*Aim of the task*. What lines below hold the string "length"? Copy them all.

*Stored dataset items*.
+===+
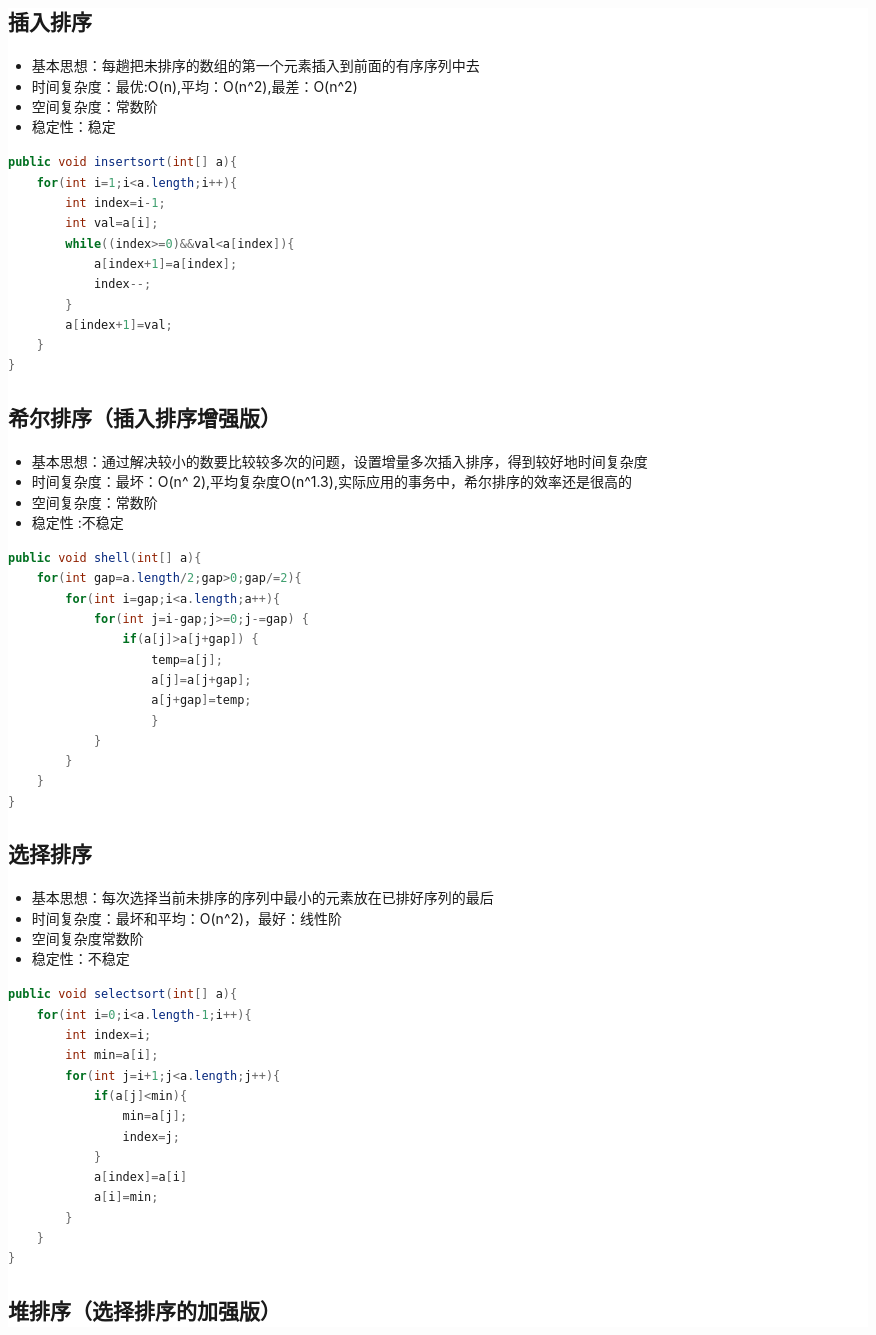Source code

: ## 插入排序
+ 基本思想：每趟把未排序的数组的第一个元素插入到前面的有序序列中去
+ 时间复杂度：最优:O(n),平均：O(n^2),最差：O(n^2)
+ 空间复杂度：常数阶
+ 稳定性：稳定
```java
public void insertsort(int[] a){
	for(int i=1;i<a.length;i++){
		int index=i-1;
		int val=a[i];
		while((index>=0)&&val<a[index]){
			a[index+1]=a[index];
			index--;
		}
		a[index+1]=val;
	}
}
```
## 希尔排序（插入排序增强版）
+ 基本思想：通过解决较小的数要比较较多次的问题，设置增量多次插入排序，得到较好地时间复杂度
+ 时间复杂度：最坏：O(n^	2),平均复杂度O(n^1.3),实际应用的事务中，希尔排序的效率还是很高的
+ 空间复杂度：常数阶
+ 稳定性 :不稳定
```java
public void shell(int[] a){
	for(int gap=a.length/2;gap>0;gap/=2){
		for(int i=gap;i<a.length;a++){
			for(int j=i-gap;j>=0;j-=gap) {
				if(a[j]>a[j+gap]) {
					temp=a[j];
					a[j]=a[j+gap];
					a[j+gap]=temp;
					}
			}
		}
	}
}
```
## 选择排序
+ 基本思想：每次选择当前未排序的序列中最小的元素放在已排好序列的最后
+ 时间复杂度：最坏和平均：O(n^2)，最好：线性阶
+ 空间复杂度常数阶
+ 稳定性：不稳定
```java
public void selectsort(int[] a){
	for(int i=0;i<a.length-1;i++){
		int index=i;
		int min=a[i];
		for(int j=i+1;j<a.length;j++){
			if(a[j]<min){
				min=a[j];
				index=j;
			}
			a[index]=a[i]
			a[i]=min;
		}
	}
}
```
## 堆排序（选择排序的加强版）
+===+
*Written solution*.
	for(int i=1;i<a.length;i++){
	for(int gap=a.length/2;gap>0;gap/=2){
		for(int i=gap;i<a.length;a++){
	for(int i=0;i<a.length-1;i++){
		for(int j=i+1;j<a.length;j++){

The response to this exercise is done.